====== MATERIAL FORNECIDO ======
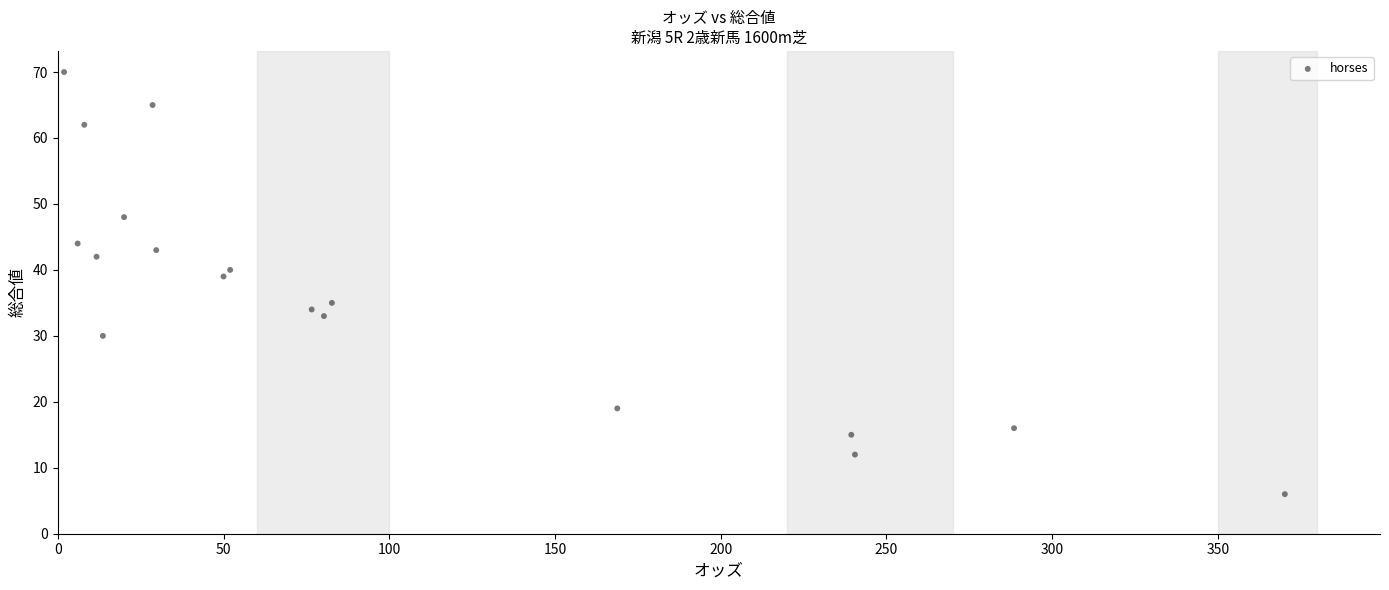

What Y value in the scatter plot is closest to 38?

39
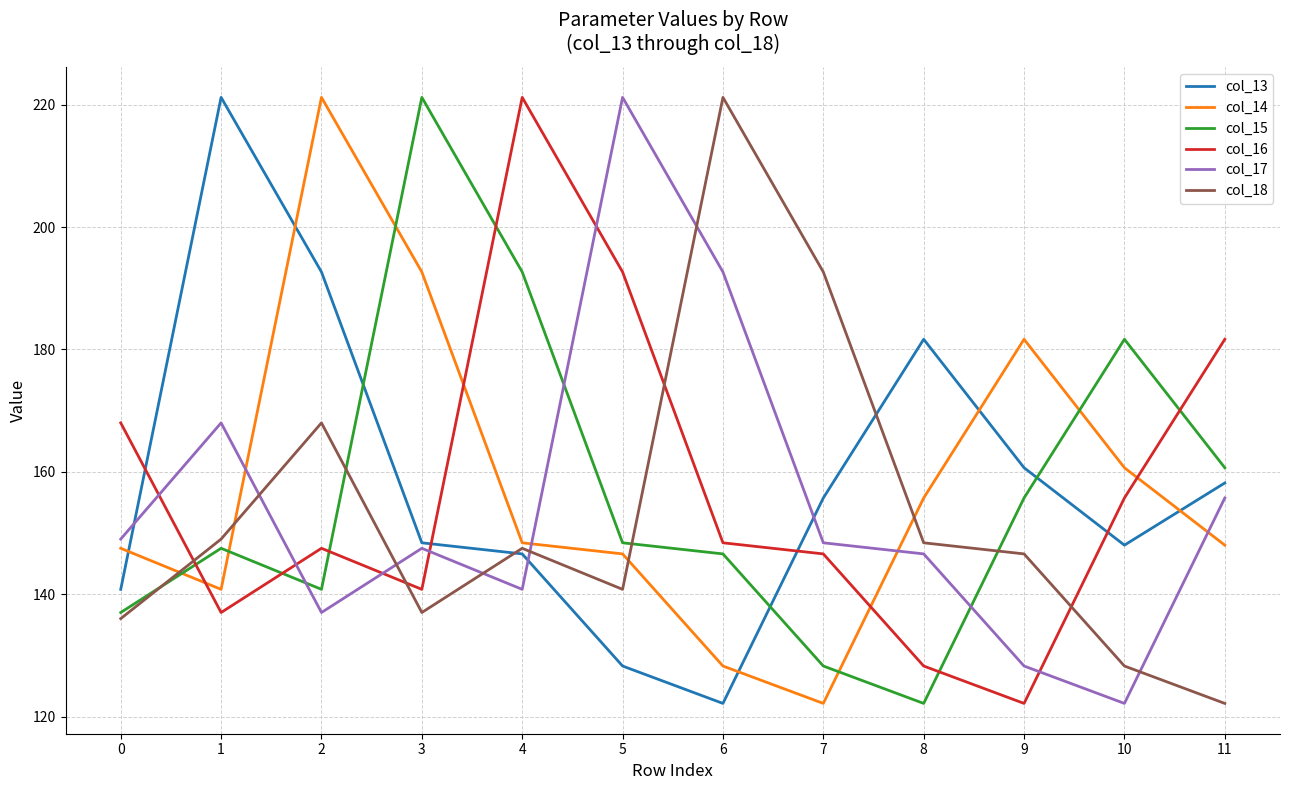

Count the number of data series in this chart.

6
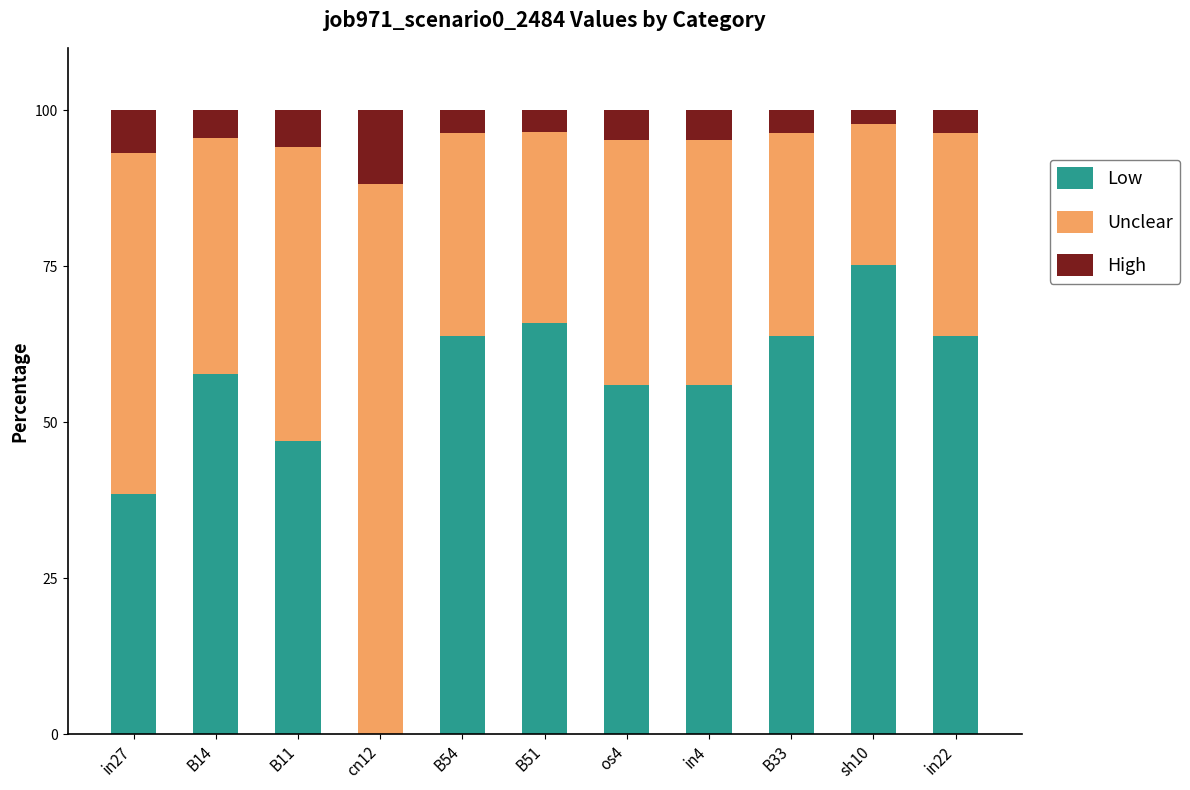

What is the total value across all series at B33?

100.0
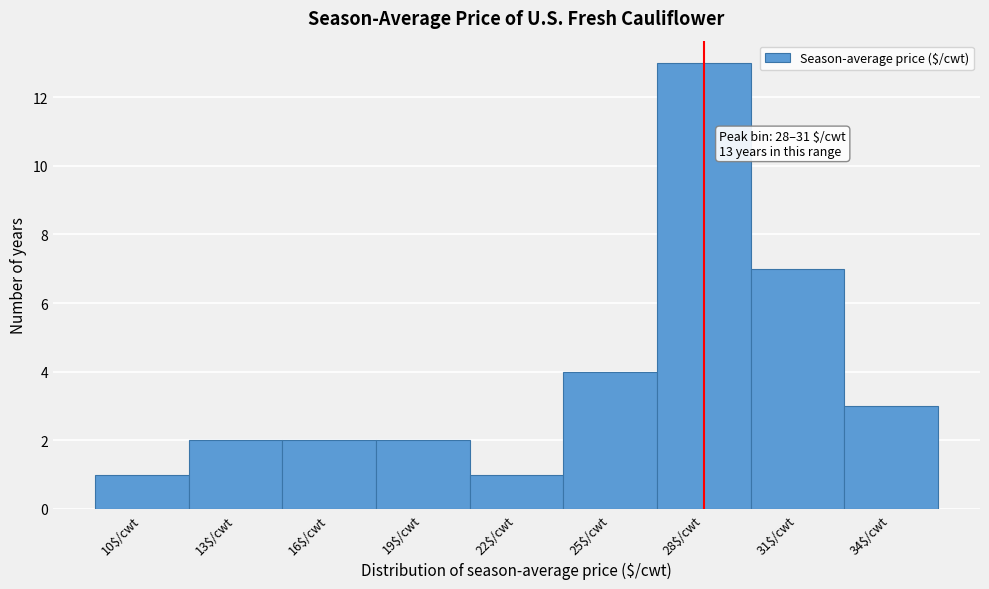

Reading left to right, list all the values displayed in this chart.

1	2	2	2	1	4	13	7	3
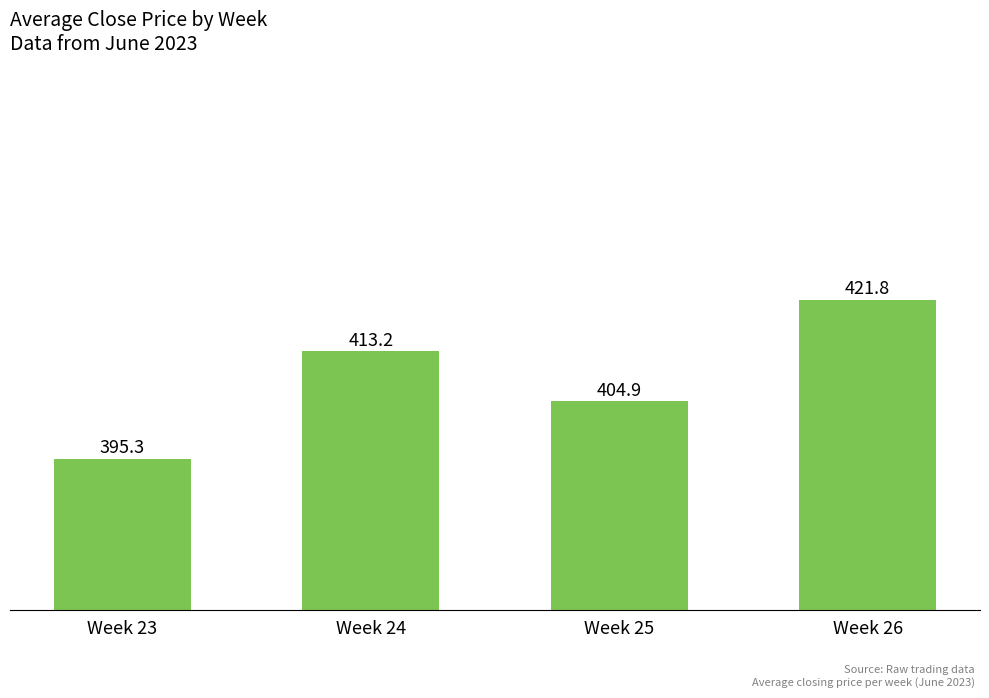

What is the difference between the second highest and second lowest values?

8.3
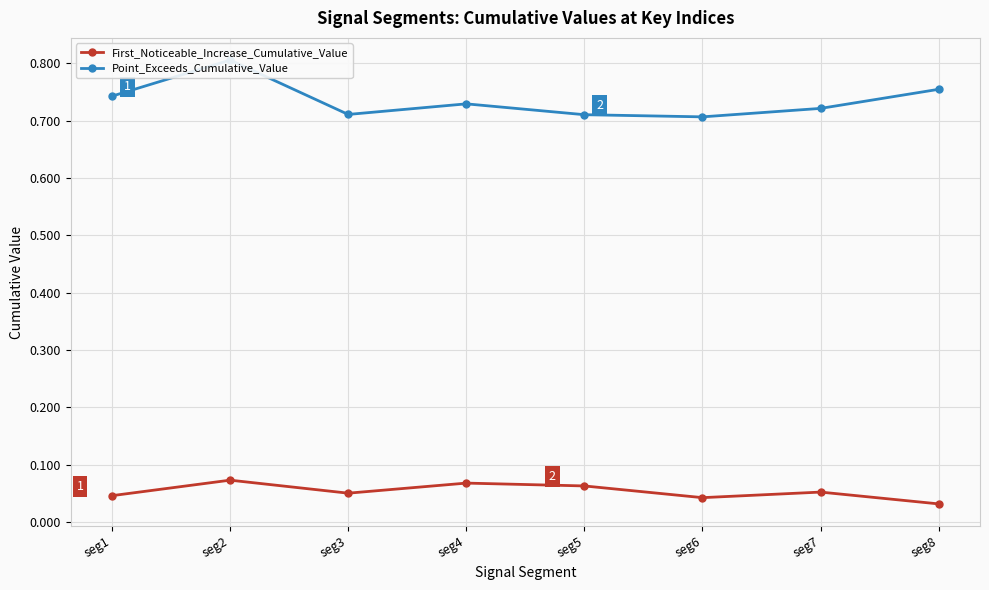

True or false: Point_Exceeds_Cumulative_Value and First_Noticeable_Increase_Cumulative_Value cross at least once.

False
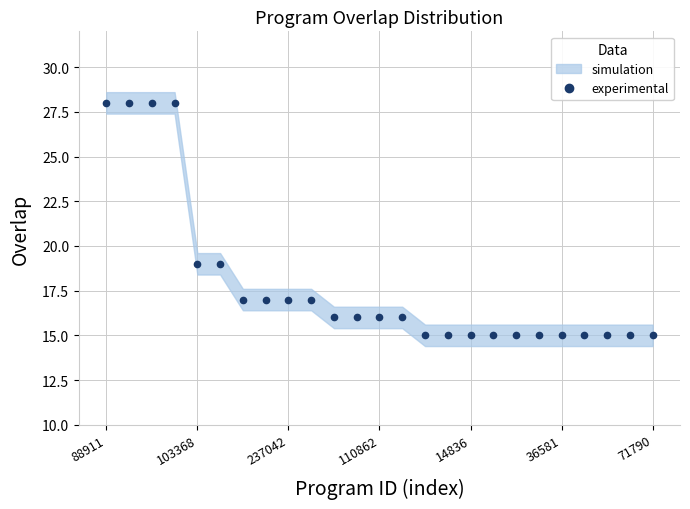

At which category does the chart reach its peak across all series?

88911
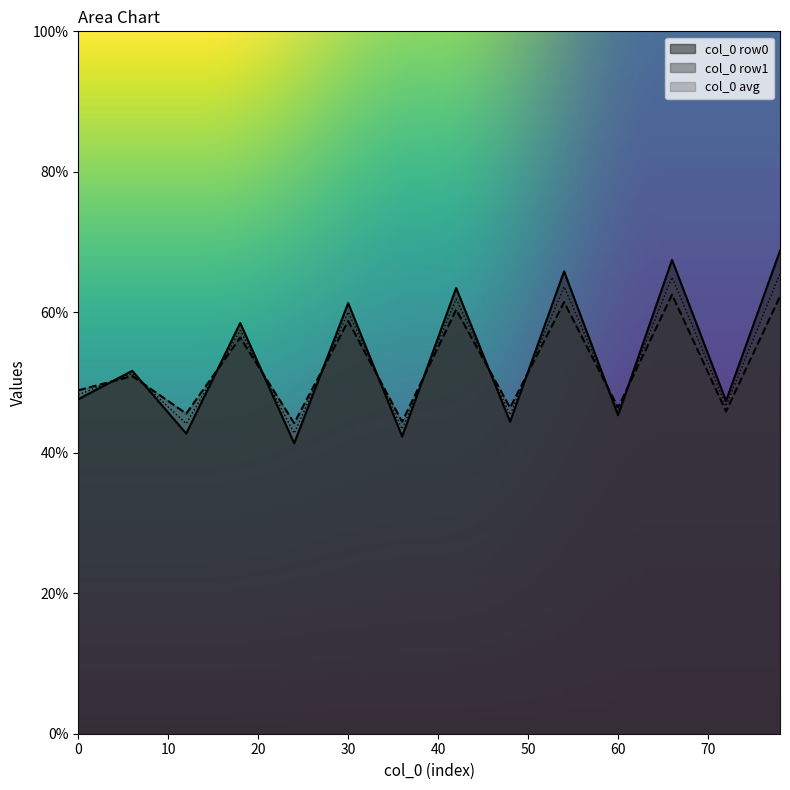

The col_4 series shows 65.5 at 1. True or false?

False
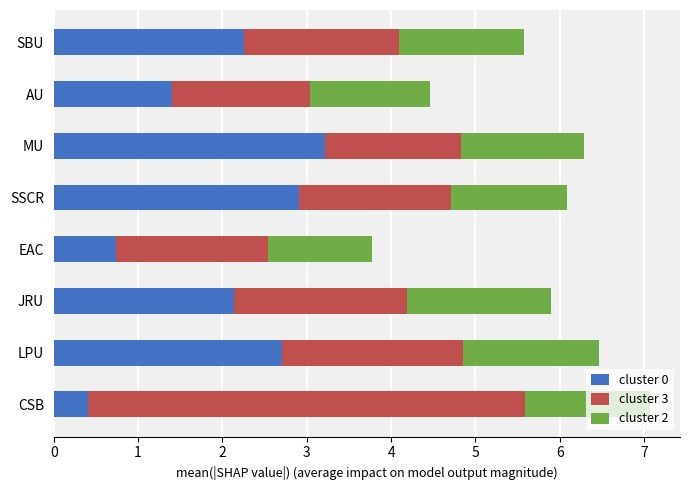

What is the difference between the cluster 0 values at JRU and SSCR?

0.8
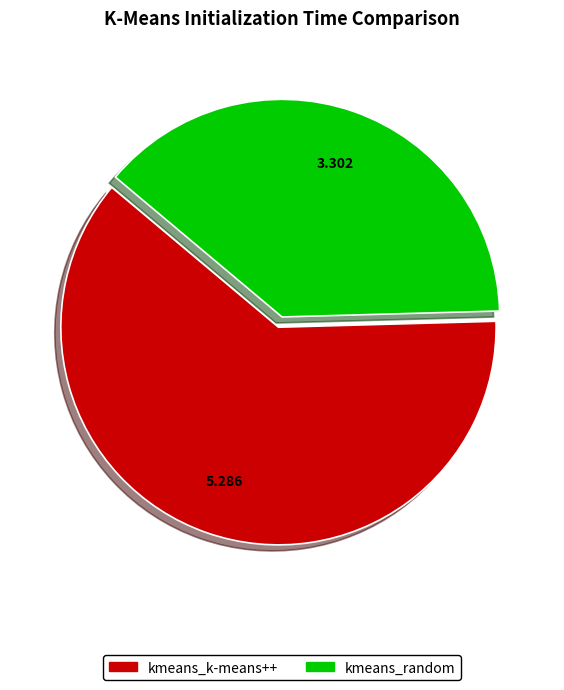

Which category has the smallest portion of the pie?

kmeans_random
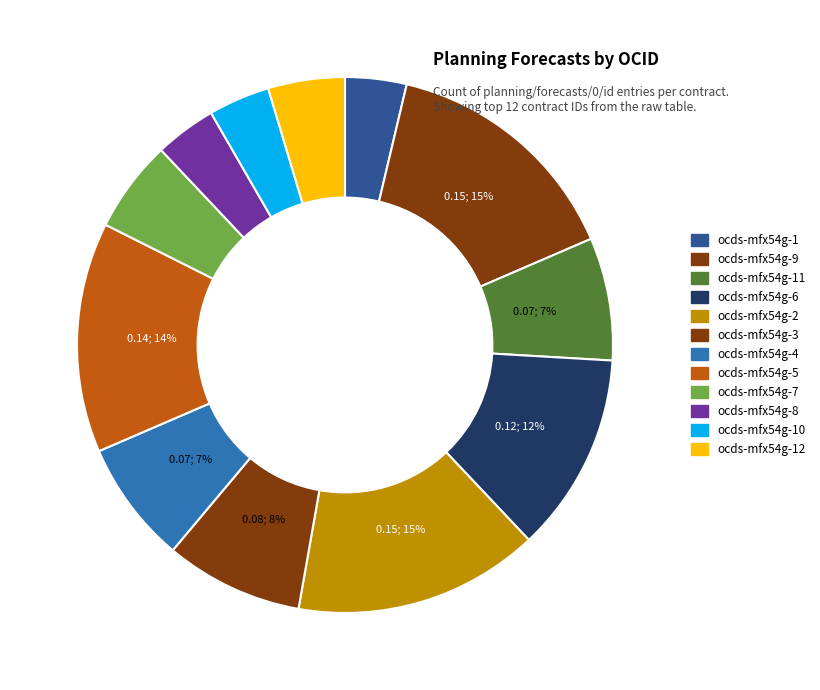

Which slice is the largest?

ocds-mfx54g-9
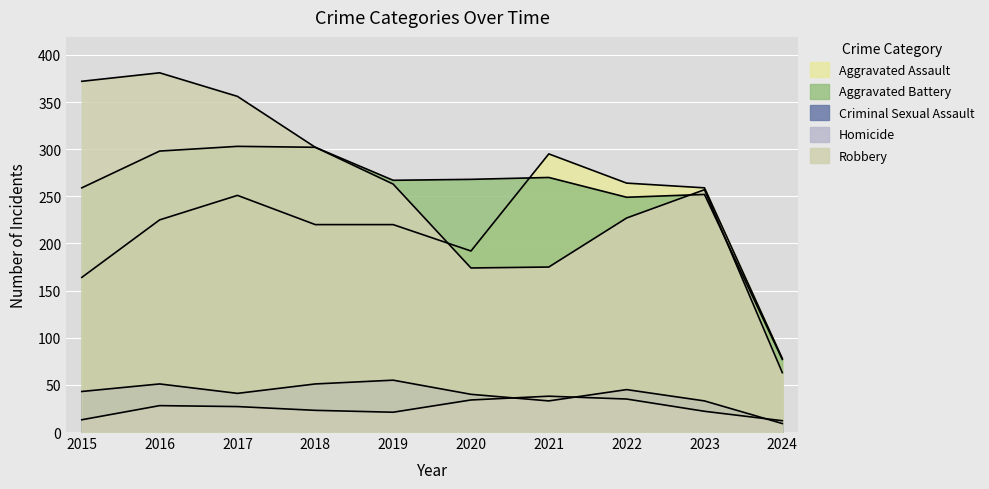

The Homicide series shows 35 at 2022. True or false?

True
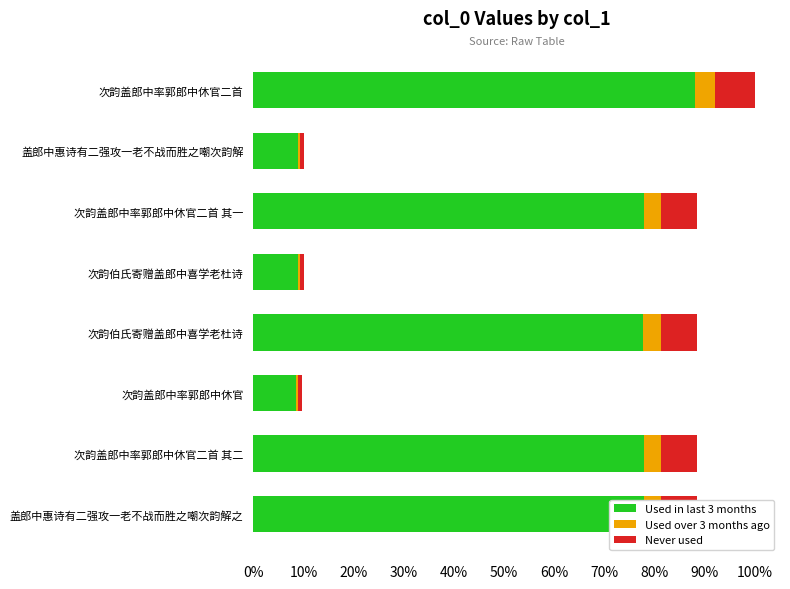

What are all the series names shown in the legend?

Used in last 3 months, Used over 3 months ago, Never used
======
INSTRUÇÕES A SEGUIR:
Repita todo o material acima linha por linha, sem alterar nada, e, por favor, deixe as imagens de fora da resposta.

RESULTADO DO EXERCÍCIO:
What Y value in the scatter plot is closest to 38?

39

Count the number of data series in this chart.

6

What is the total value across all series at B33?

100.0

Reading left to right, list all the values displayed in this chart.

1	2	2	2	1	4	13	7	3

What is the difference between the second highest and second lowest values?

8.3

True or false: Point_Exceeds_Cumulative_Value and First_Noticeable_Increase_Cumulative_Value cross at least once.

False

At which category does the chart reach its peak across all series?

88911

The col_4 series shows 65.5 at 1. True or false?

False

What is the difference between the cluster 0 values at JRU and SSCR?

0.8

Which category has the smallest portion of the pie?

kmeans_random

Which slice is the largest?

ocds-mfx54g-9

The Homicide series shows 35 at 2022. True or false?

True

What are all the series names shown in the legend?

Used in last 3 months, Used over 3 months ago, Never used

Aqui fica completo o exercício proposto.